SOURCE RECORDS →
^^^^
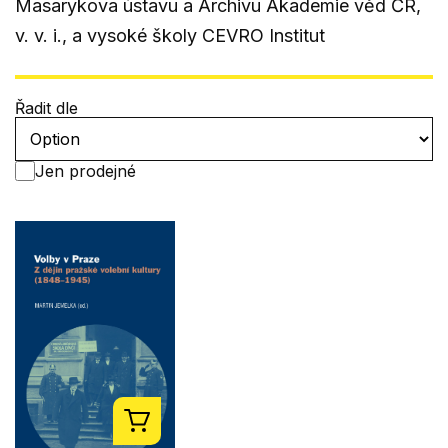
Masarykova ústavu a Archivu Akademie věd ČR,
v. v. i., a vysoké školy CEVRO Institut
Řadit dle
Jen prodejné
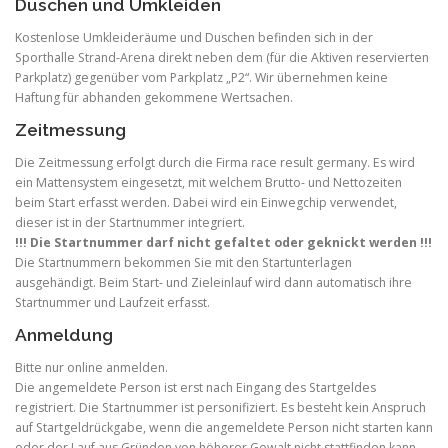
Duschen und Umkleiden
Kostenlose Umkleideräume und Duschen befinden sich in der
Sporthalle Strand-Arena direkt neben dem (für die Aktiven reservierten
Parkplatz) gegenüber vom Parkplatz „P2“. Wir übernehmen keine
Haftung für abhanden gekommene Wertsachen.
Zeitmessung
Die Zeitmessung erfolgt durch die Firma race result germany. Es wird
ein Mattensystem eingesetzt, mit welchem Brutto- und Nettozeiten
beim Start erfasst werden. Dabei wird ein Einwegchip verwendet,
dieser ist in der Startnummer integriert.
!!! Die Startnummer darf nicht gefaltet oder geknickt werden !!!
Die Startnummern bekommen Sie mit den Startunterlagen
ausgehändigt. Beim Start- und Zieleinlauf wird dann automatisch ihre
Startnummer und Laufzeit erfasst.
Anmeldung
Bitte nur online anmelden.
Die angemeldete Person ist erst nach Eingang des Startgeldes
registriert. Die Startnummer ist personifiziert. Es besteht kein Anspruch
auf Startgeldrückgabe, wenn die angemeldete Person nicht starten kann
oder der Lauf aus Gründen von höherer Gewalt nicht stattfinden kann.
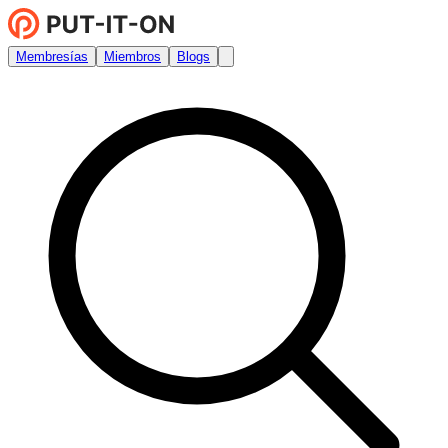
Membresías
Miembros
Blogs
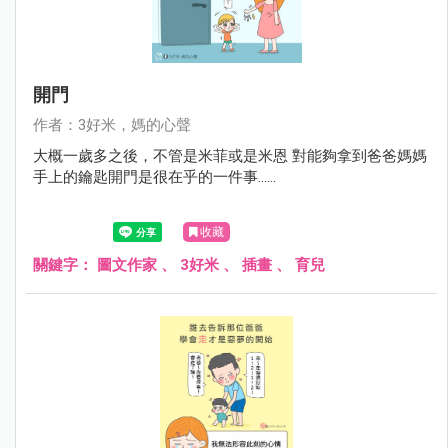
開門
作者：3好米，媽的心聲
大概一歲多之後，不管是米菲或是米恩 對能夠拿到爸爸媽媽
手上的鑰匙開門是很在乎的一件事......
收藏
關鍵字：
圖文作家
、
3好米
、
插畫
、
育兒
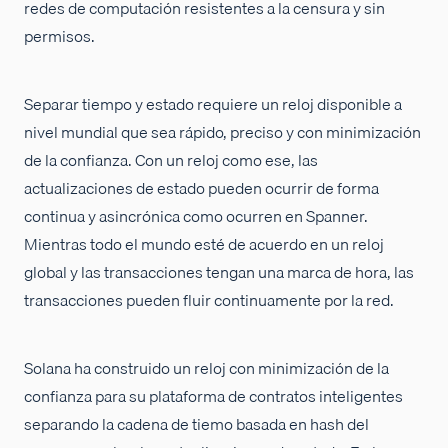
redes de computación resistentes a la censura y sin
permisos.
Separar tiempo y estado requiere un reloj disponible a
nivel mundial que sea rápido, preciso y con minimización
de la confianza. Con un reloj como ese, las
actualizaciones de estado pueden ocurrir de forma
continua y asincrónica como ocurren en Spanner.
Mientras todo el mundo esté de acuerdo en un reloj
global y las transacciones tengan una marca de hora, las
transacciones pueden fluir continuamente por la red.
Solana ha construido un reloj con minimización de la
confianza para su plataforma de contratos inteligentes
separando la cadena de tiemo basada en hash del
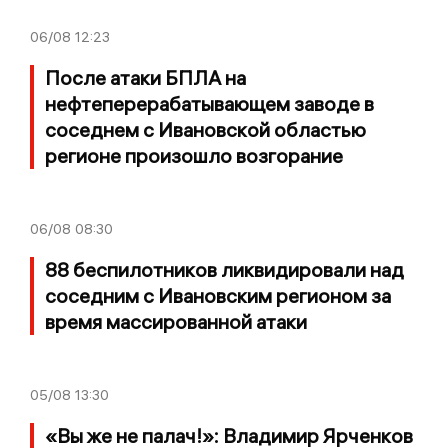
06/08
12:23
После атаки БПЛА на
нефтеперерабатывающем заводе в
соседнем с Ивановской областью
регионе произошло возгорание
06/08
08:30
88 беспилотников ликвидировали над
соседним с Ивановским регионом за
время массированной атаки
05/08
13:30
«Вы же не палач!»: Владимир Ярченков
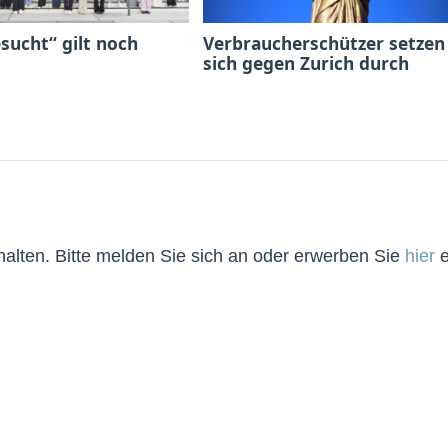
sucht“ gilt noch
Verbraucherschützer setzen
sich gegen Zurich durch
lten. Bitte melden Sie sich an oder erwerben Sie
hier
e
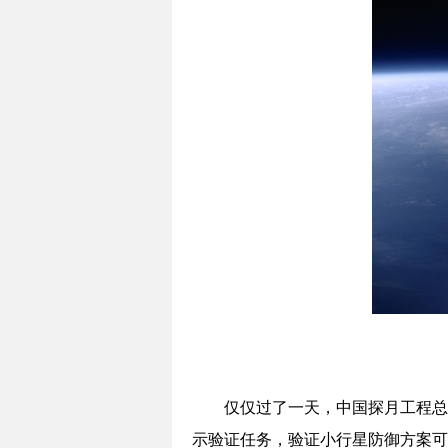
仅仅过了一天，中国探月工程总
示验证任务，验证小行星防御方案可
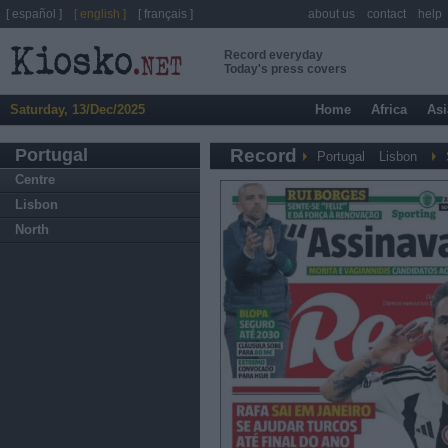
[ español ]
[ english ]
[ français ]
about us
contact
help
Record everyday
Today's press covers
Saturday, 13/Dec/2025
Home
Africa
Asi
Portugal
Record
Portugal
Lisbon
Centre
Lisbon
North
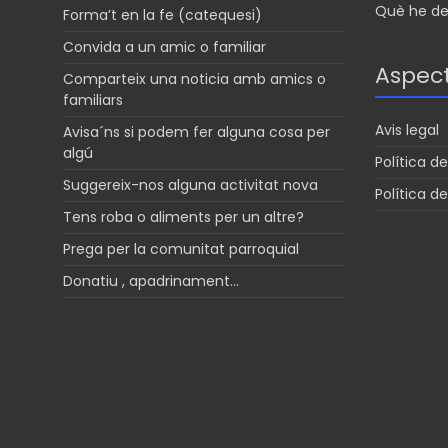
Què he de 
Forma’t en la fe (catequesi)
Convida a un amic o familiar
Aspect
Comparteix una noticia amb amics o
familiars
Avis legal
Avisa´ns si podem fer alguna cosa per
algú
Política de
Suggereix-nos alguna activitat nova
Política d
Tens roba o aliments per un altre?
Prega per la comunitat parroquial
Donatiu , apadrinament…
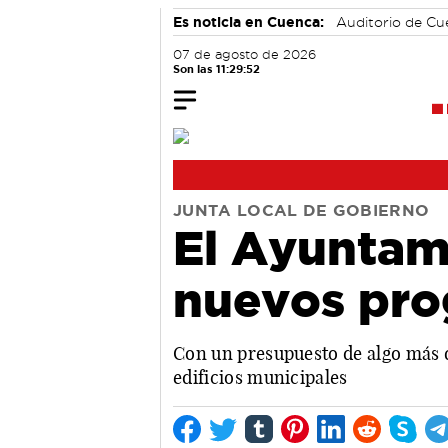
Es noticia en Cuenca:
Auditorio de C
07 de agosto de 2026
Son las 11:29:53
JUNTA LOCAL DE GOBIERNO
El Ayuntami
nuevos pr
Con un presupuesto de algo más d
edificios municipales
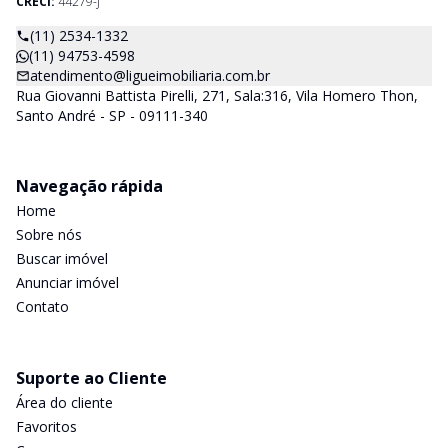
CRECI:
44279-J
(11) 2534-1332
(11) 94753-4598
atendimento@ligueimobiliaria.com.br
Rua Giovanni Battista Pirelli, 271, Sala:316, Vila Homero Thon,
Santo André - SP - 09111-340
Navegação rápida
Home
Sobre nós
Buscar imóvel
Anunciar imóvel
Contato
Suporte ao Cliente
Área do cliente
Favoritos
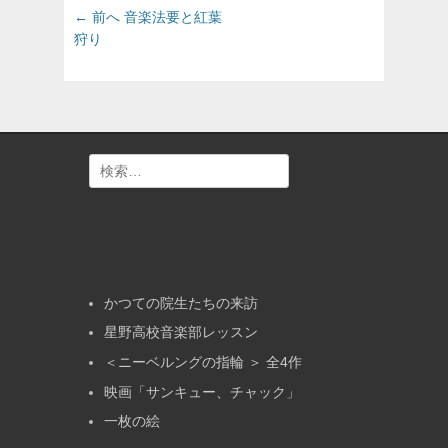
投
前
← 前へ
音楽法要と紅葉
の
稿
狩り
投
ナ
稿:
ビ
ゲ
ー
シ
検
ョ
索:
ン
かつての院生たちの来訪
星野高校音楽部レッスン
＜ニーベルングの指輪 ＞ 全4作
映画「サンキュー、チャック」
一枚の絵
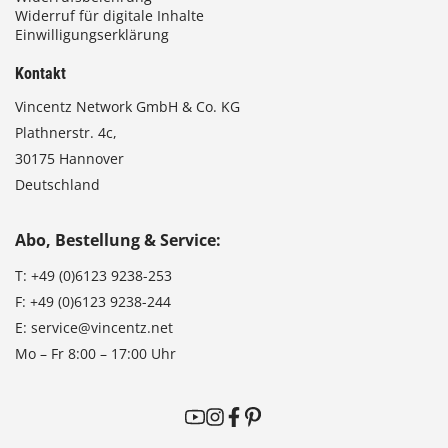
Widerruf für digitale Inhalte
Einwilligungserklärung
Kontakt
Vincentz Network GmbH & Co. KG
Plathnerstr. 4c,
30175 Hannover
Deutschland
Abo, Bestellung & Service:
T:
+49 (0)6123 9238-253
F:
+49 (0)6123 9238-244
E:
service@vincentz.net
Mo – Fr 8:00 – 17:00 Uhr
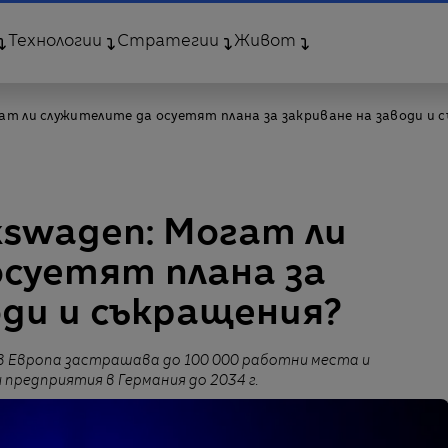
Технологии
Стратегии
Живот
ат ли служителите да осуетят плана за закриване на заводи и 
swagen: Могат ли
суетят плана за
оди и съкращения?
 Европа застрашава до 100 000 работни места и
предприятия в Германия до 2034 г.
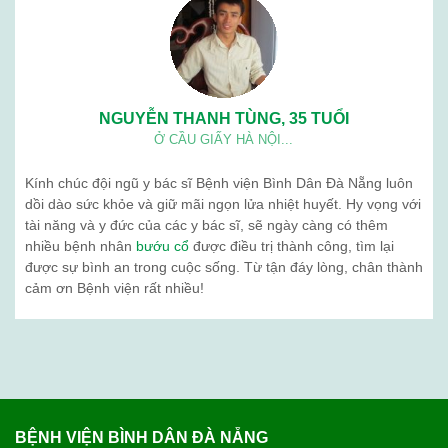
NGUYỄN THANH TÙNG, 35 TUỔI
Ở CẦU GIẤY HÀ NỘI...
Kính chúc đội ngũ y bác sĩ Bệnh viện Bình Dân Đà Nẵng luôn
dồi dào sức khỏe và giữ mãi ngọn lửa nhiệt huyết. Hy vọng với
tài năng và y đức của các y bác sĩ, sẽ ngày càng có thêm
nhiều bệnh nhân
bướu cổ
được điều trị thành công, tìm lại
được sự bình an trong cuộc sống. Từ tận đáy lòng, chân thành
cảm ơn Bệnh viện rất nhiều!
BỆNH VIỆN BÌNH DÂN ĐÀ NẴNG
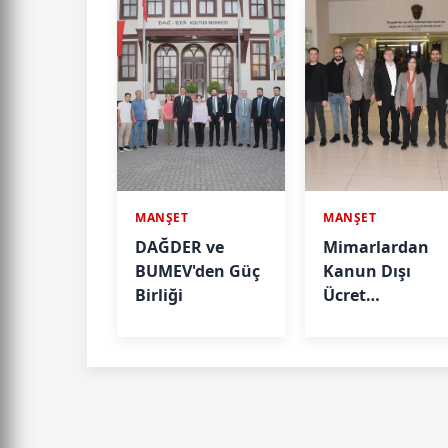
MANŞET
MANŞET
DAĞDER ve
Mimarlardan
BUMEV'den Güç
Kanun Dışı
Birliği
Ücret
Taleplerine
İlişkin Açıklam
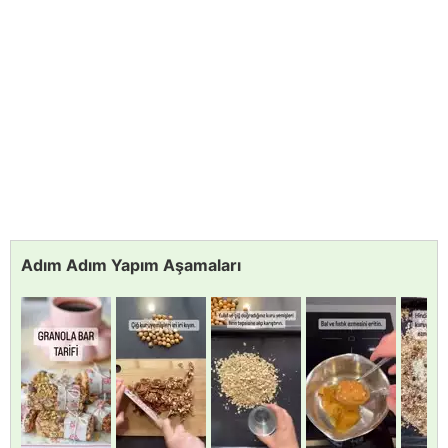
Adım Adım Yapım Aşamaları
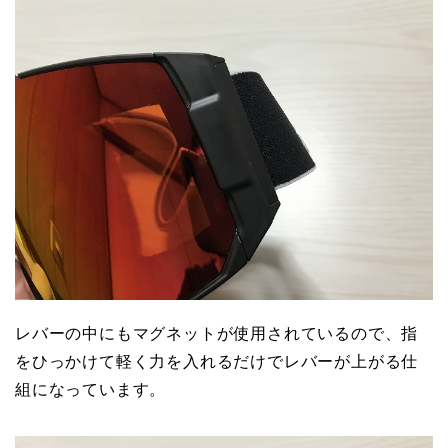
レバーの中にもマグネットが使用されているので、指
をひっかけて軽く力を入れるだけでレバーが上がる仕
組になっています。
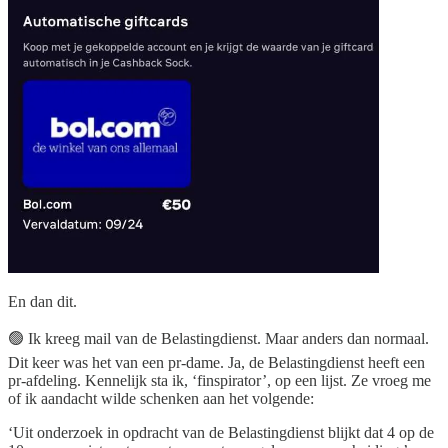
En dan dit.
🟢 Ik kreeg mail van de Belastingdienst. Maar anders dan normaal.
Dit keer was het van een pr-dame. Ja, de Belastingdienst heeft een
pr-afdeling. Kennelijk sta ik, ‘finspirator’, op een lijst. Ze vroeg me
of ik aandacht wilde schenken aan het volgende:
‘Uit onderzoek in opdracht van de Belastingdienst blijkt dat 4 op de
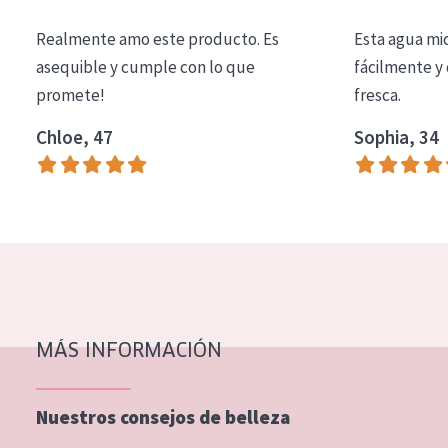
COLECCIÓN
Realmente amo este producto. Es
Esta agua mi
Essentials
asequible y cumple con lo que
fácilmente y 
promete!
fresca.
Lift+
Expert
Chloe, 47
Sophia, 34
TIPO DE PIEL
Piel sensible
Piel normal y seca
Piel mixata o grasa
Piel madura
MÁS INFORMACIÓN
Piel expuesta al sol
Piel menopáusica
Nuestros consejos de belleza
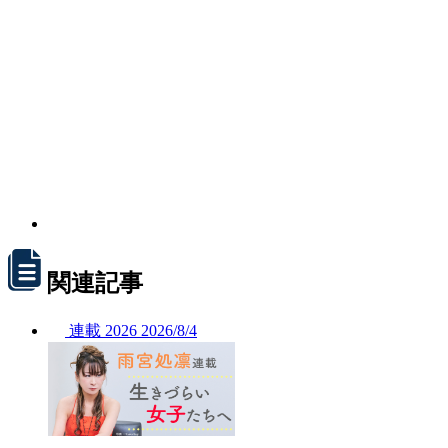
関連記事
連載
2026
2026/
8/4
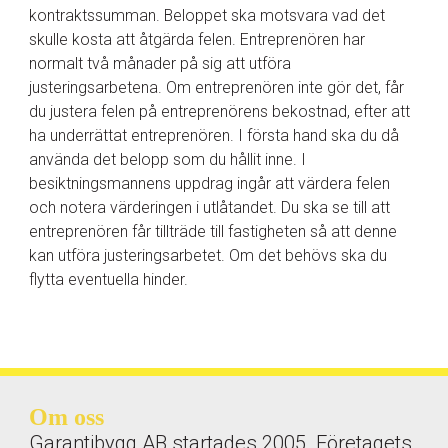
kontraktssumman. Beloppet ska motsvara vad det
skulle kosta att åtgärda felen. Entreprenören har
normalt två månader på sig att utföra
justeringsarbetena. Om entreprenören inte gör det, får
du justera felen på entreprenörens bekostnad, efter att
ha underrättat entreprenören. I första hand ska du då
använda det belopp som du hållit inne. I
besiktningsmannens uppdrag ingår att värdera felen
och notera värderingen i utlåtandet. Du ska se till att
entreprenören får tillträde till fastigheten så att denne
kan utföra justeringsarbetet. Om det behövs ska du
flytta eventuella hinder.
Om oss
Garantibygg AB startades 2005. Företagets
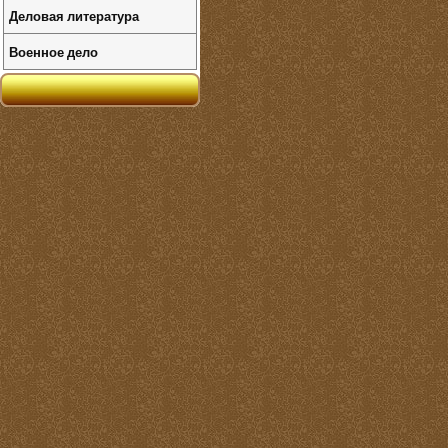
Деловая литература
Военное дело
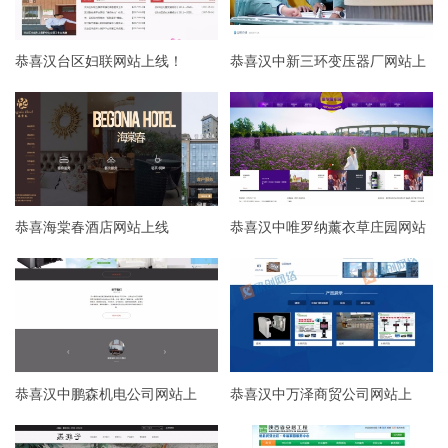
恭喜汉台区妇联网站上线！
恭喜汉中新三环变压器厂网站上
线！
恭喜海棠春酒店网站上线
恭喜汉中唯罗纳薰衣草庄园网站
上线
恭喜汉中鹏森机电公司网站上
恭喜汉中万泽商贸公司网站上
线！
线！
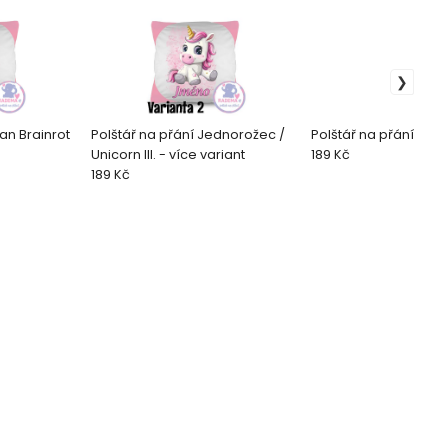
ian Brainrot
Polštář na přání Jednorožec /
Polštář na přání Gep
Unicorn III. - více variant
189 Kč
189 Kč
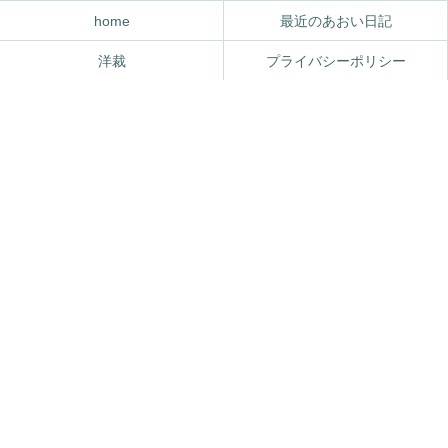
home
最近のあおい日記
洋裁
プライバシーポリシー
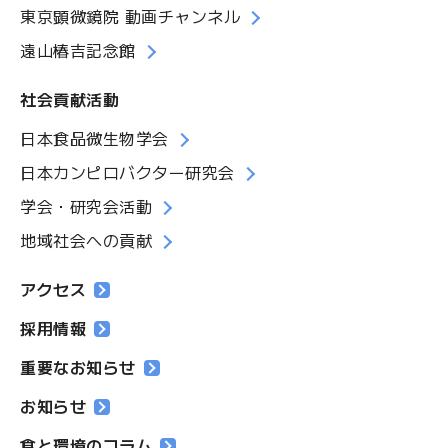
東京顕微鏡院 動画チャンネル
遠山椿吉記念館
社会貢献活動
日本食品微生物学会
日本カンピロバクター研究会
学会・研究会活動
地域社会への貢献
アクセス
採用情報
重要なお知らせ
お知らせ
食と環境のコラム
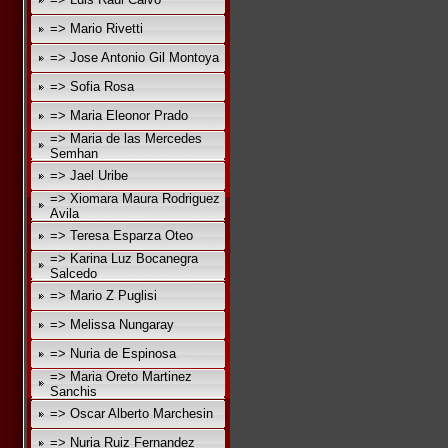
=> Mario Rivetti
=> Jose Antonio Gil Montoya
=> Sofia Rosa
=> Maria Eleonor Prado
=> Maria de las Mercedes
Semhan
=> Jael Uribe
=> Xiomara Maura Rodriguez
Avila
=> Teresa Esparza Oteo
=> Karina Luz Bocanegra
Salcedo
=> Mario Z Puglisi
=> Melissa Nungaray
=> Nuria de Espinosa
=> Maria Oreto Martinez
Sanchis
=> Oscar Alberto Marchesin
=> Nuria Ruiz Fernandez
^^^^
DIRECTIONS →
Copy the text of the rows above from the line containing "Es noticia en" through the line containing "dat 4 op de", both lines included, leaving out the pictures.

PROBLEM SOLUTION →
Es noticia en Cuenca:
Auditorio de C
07 de agosto de 2026
Son las 11:29:53
JUNTA LOCAL DE GOBIERNO
El Ayuntami
nuevos pr
Con un presupuesto de algo más d
edificios municipales
CRECI:
44279-J
(11) 2534-1332
(11) 94753-4598
atendimento@ligueimobiliaria.com.br
Rua Giovanni Battista Pirelli, 271, Sala:316, Vila Homero Thon,
Santo André - SP - 09111-340
Navegação rápida
Home
Sobre nós
Buscar imóvel
Anunciar imóvel
Contato
Suporte ao Cliente
Área do cliente
Favoritos
投
前
← 前へ
音楽法要と紅葉
の
稿
狩り
投
ナ
稿:
ビ
ゲ
ー
シ
検
ョ
索:
ン
かつての院生たちの来訪
星野高校音楽部レッスン
＜ニーベルングの指輪 ＞ 全4作
映画「サンキュー、チャック」
一枚の絵
Widerruf für digitale Inhalte
Einwilligungserklärung
Kontakt
Vincentz Network GmbH & Co. KG
Plathnerstr. 4c,
30175 Hannover
Deutschland
Abo, Bestellung & Service:
T:
+49 (0)6123 9238-253
F:
+49 (0)6123 9238-244
E:
service@vincentz.net
Mo – Fr 8:00 – 17:00 Uhr
Технологии
Стратегии
Живот
ат ли служителите да осуетят плана за закриване на заводи и 
swagen: Могат ли
суетят плана за
оди и съкращения?
 Европа застрашава до 100 000 работни места и
предприятия в Германия до 2034 г.
NGUYỄN THANH TÙNG, 35 TUỔI
Ở CẦU GIẤY HÀ NỘI...
Kính chúc đội ngũ y bác sĩ Bệnh viện Bình Dân Đà Nẵng luôn
dồi dào sức khỏe và giữ mãi ngọn lửa nhiệt huyết. Hy vọng với
tài năng và y đức của các y bác sĩ, sẽ ngày càng có thêm
nhiều bệnh nhân
bướu cổ
được điều trị thành công, tìm lại
được sự bình an trong cuộc sống. Từ tận đáy lòng, chân thành
cảm ơn Bệnh viện rất nhiều!
BỆNH VIỆN BÌNH DÂN ĐÀ NẴNG
MANŞET
MANŞET
DAĞDER ve
Mimarlardan
BUMEV'den Güç
Kanun Dışı
Birliği
Ücret
Taleplerine
İlişkin Açıklam
Adım Adım Yapım Aşamaları
レバーの中にもマグネットが使用されているので、指
をひっかけて軽く力を入れるだけでレバーが上がる仕
組になっています。
En dan dit.
🟢 Ik kreeg mail van de Belastingdienst. Maar anders dan normaal.
Dit keer was het van een pr-dame. Ja, de Belastingdienst heeft een
pr-afdeling. Kennelijk sta ik, ‘finspirator’, op een lijst. Ze vroeg me
of ik aandacht wilde schenken aan het volgende:
‘Uit onderzoek in opdracht van de Belastingdienst blijkt dat 4 op de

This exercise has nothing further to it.